To address this challenge, the radiologists last year asked
undergraduates in the BME Design Team course to devise a
way to keep the microcapsules in one place where their
cells could thrive and deliver effective therapy.
During the past school year, the engineering students
researched the topic, tested biomaterials and constructed
the prototype, designed to fit inside the portal vein. This
large blood vessel, about the diameter of an index finger,
carries blood from the digestive system into the liver.
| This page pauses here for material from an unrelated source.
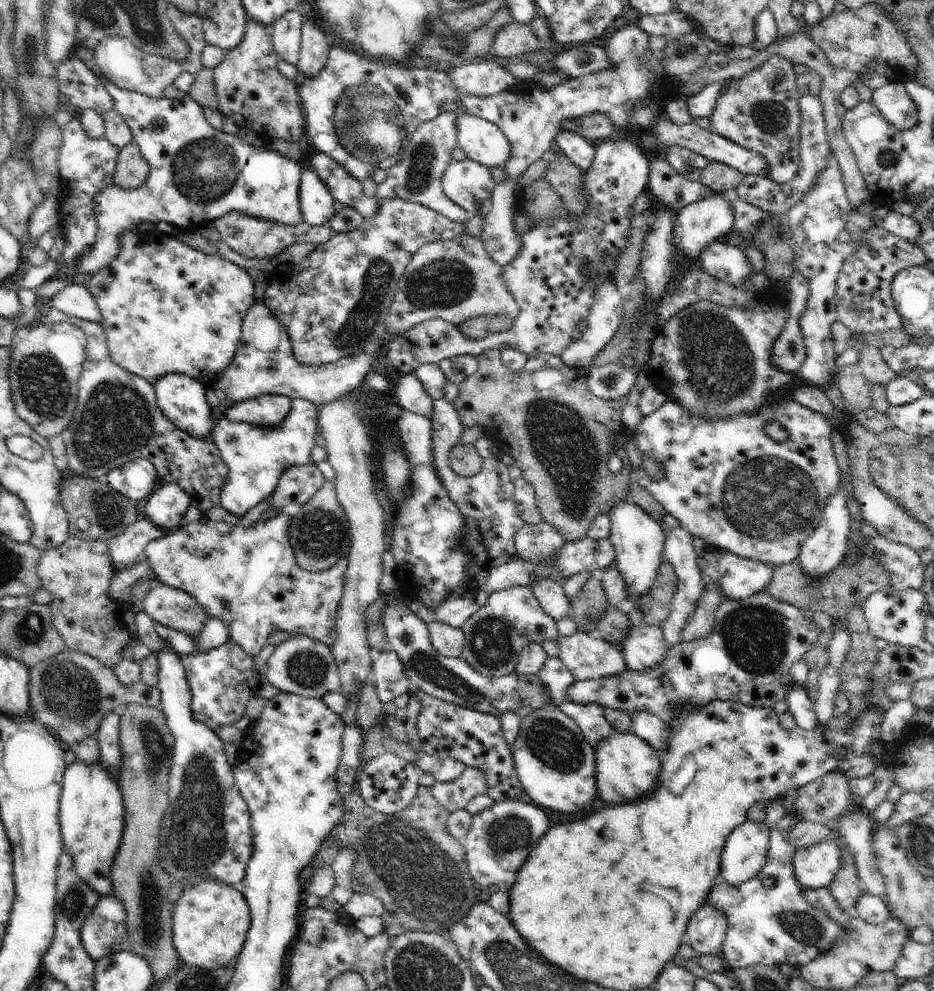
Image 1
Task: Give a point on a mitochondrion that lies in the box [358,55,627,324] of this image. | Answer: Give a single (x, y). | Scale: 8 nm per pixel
(440, 283)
The pouch components are made to be compressed and
inserted with catheters that a physician can snake into the
abdomen through the femoral vein in the leg. Using
real-time imaging technology, an interventional radiologist
can view and guide the minimally invasive procedure as it
takes place. First, the doctor would insert the stainless
steel outer stent, which would push out harmlessly on the
elastic interior of the vein. Next, the doctor would insert
the inner stent, surrounded by the porous nylon mesh. The
inner stent is made of nitinol, a metal that snaps back
into its original shape after being compressed for
insertion. The inner stent matches the interior diameter of
the vein. When all the pieces are inserted, the nylon mesh
is held snugly against the inner stent. A gap forms between
the mesh and the outer stent, allowing blood to pass
through.
At this point, the physician would use another
catheter to inject the encapsulated cells between the
stents, where the mesh would hold them in place. The tiny
openings in the mesh, each about 250 microns in diameter,
would allow blood to pass through to nourish the cells and
disperse helpful proteins. But the openings are too small
to allow the microcapsules to escape.
In lab tests using latex tubing to represent a vein,
the students used ultrasound imaging to confirm that fluid
can flow smoothly through the mesh and can spread the
microcapsules throughout the pouch. They also demonstrated
that the device causes no pressure drop in the model blood
vessels and that the microcapsules can easily be injected
and withdrawn.
Link said he and his team members appreciated the
chance to solve a real-world engineering challenge while
drawing on the expertise of prominent researchers such as
Arepally and Bulte. "I don't think I could have found an
opportunity like this anywhere else," he said. "That's one
of the major strengths of Johns Hopkins." Link plans to
continue working on the project in the university's
biomedical engineering master's degree program.
The other student design team members were Edward
Sutter, Daniel Chung, Benjamin Kline, Kerim Eken, Nicholas
Gill and Joshua Crist. Link, Sutter, Chung, Kline and Eken
were seniors. Gill and Crist were freshmen.
Robert H. Allen, an associate research professor in
the Department of
Biomedical Engineering, was technical adviser for this
project and director of the design course.